In practice, a machine learning scientist worth her salt would actually build several classifiers, and use the one that performs the best against the testing set.  She would even employ a third set (a validation set) to make sure that, after the repeated iterations of creating + testing + refining models, that she actually haven’t overfit their model against the testing set too!

When creating our mental model of what makes a hirable engineer, a testing set is another luxury that we don’t have, and we end up with overfitting.  In general, as we make more observations (give more interviews) we tend to just lump those observations into the training set.

Uncomfortable Science

So, going back to my original question: why is hiring so hard?  Well, to sum it up: we’re gathering a small set of features, over an equally small number of observations in our training set, labeling our observations fairly inaccurately due to the difficulty in flagging false positives and false negatives, using all this to build an opaque classification model, overfitting like crazy due to the lack of a testing set, and in the end we lean kind of heavily towards not hiring the candidate due to the large costs of false positives.

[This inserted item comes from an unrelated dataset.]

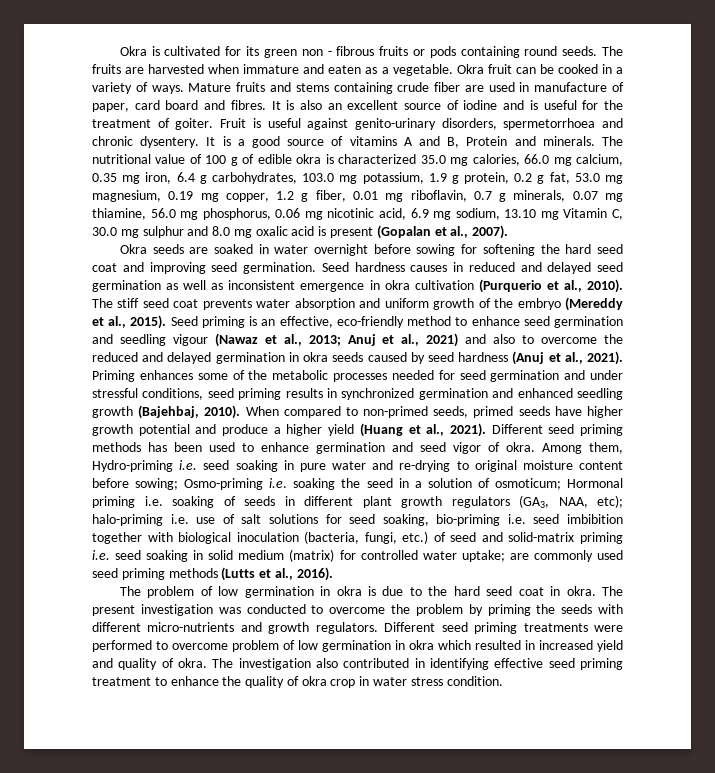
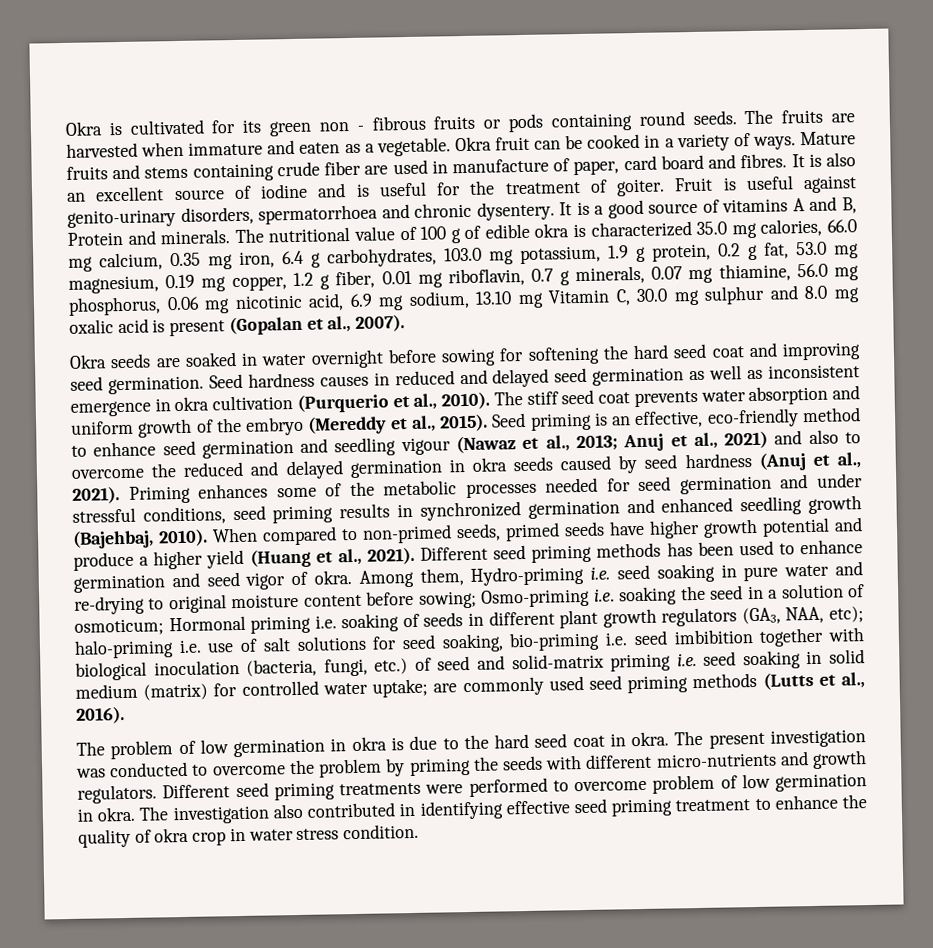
[503,118,596,130] spermetorrhoea -> [258,204,379,225] spermatorrhoea
[409,640,623,652] [92,658,174,670] okra which resulted in increased yield and quality of -> (94, 815) none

Looks pretty bleak, doesn’t it?

So how do we end up doing a remotely decent job at hiring?  Well, we have at least one thing going for us:  we use a form of ensemble learning to make our final decision.  With ensemble learning, you take a number of separate classifiers and use them together to make better predictions than you could have with any individual classifier.  We do this in our debrief meetings after the interview loop has completed: the interviewers sit down together, go over all the questions and answers, and each makes an individual decision on whether or not to hire this candidate.  Then we make the final hire/no-hire decision based on some sort of aggregation of all the votes.

 

[1] “Fraudulent orders” being those placed by criminals who have stolen someone else’s credit card, phished their way into someone else’s account, or are attempting, in some shape or form, to steal money indirectly from Amazon. In addition to this, in some countries, Amazon allows payments through non-guaranteed payment methods. This means that Amazon isn’t actually guaranteed to get paid after shipping goods ordered by some generally non-criminal, but broke, individual. So in some cases Amazon has to also create machine-learned models to determine the general credit-worthiness of its customers as well.

[2] For many ML problems, this might also be where you employ some sort of domain expert to help come up with relevant and predictive inputs.  Unfortunately, when deciding whether or not to hire someone, we usually only have ourselves as the experts.  In addition, at least one of these “software engineering experts” in a hiring loop are often very new to giving interviews, and sometimes even pretty new at software engineering!  But they need to sharpen this hiring skill somewhere…

[3] As an aside, this is another reason why “programming portfolios” tend to be interesting but can’t really replace an interview.  They can teach you a lot about a person’s programming style, etc, but due to the unstructured nature of, say, a person’s personal Github repo, you can’t tell (A) how they are at solving problems presented to them by others, or (B) how productive/fast they are, or (C) if there are any horrible logic errors in the code without spending some serious time delving into it, understanding the problem that it is trying to solve, etc.  And even if you could tell the above by glancing at their past programming escapades, you’d often have a hard time fitting these inputs into your mental classifier of a “good hire”, as these features are ones you’ve only created for this candidate alone, and no others.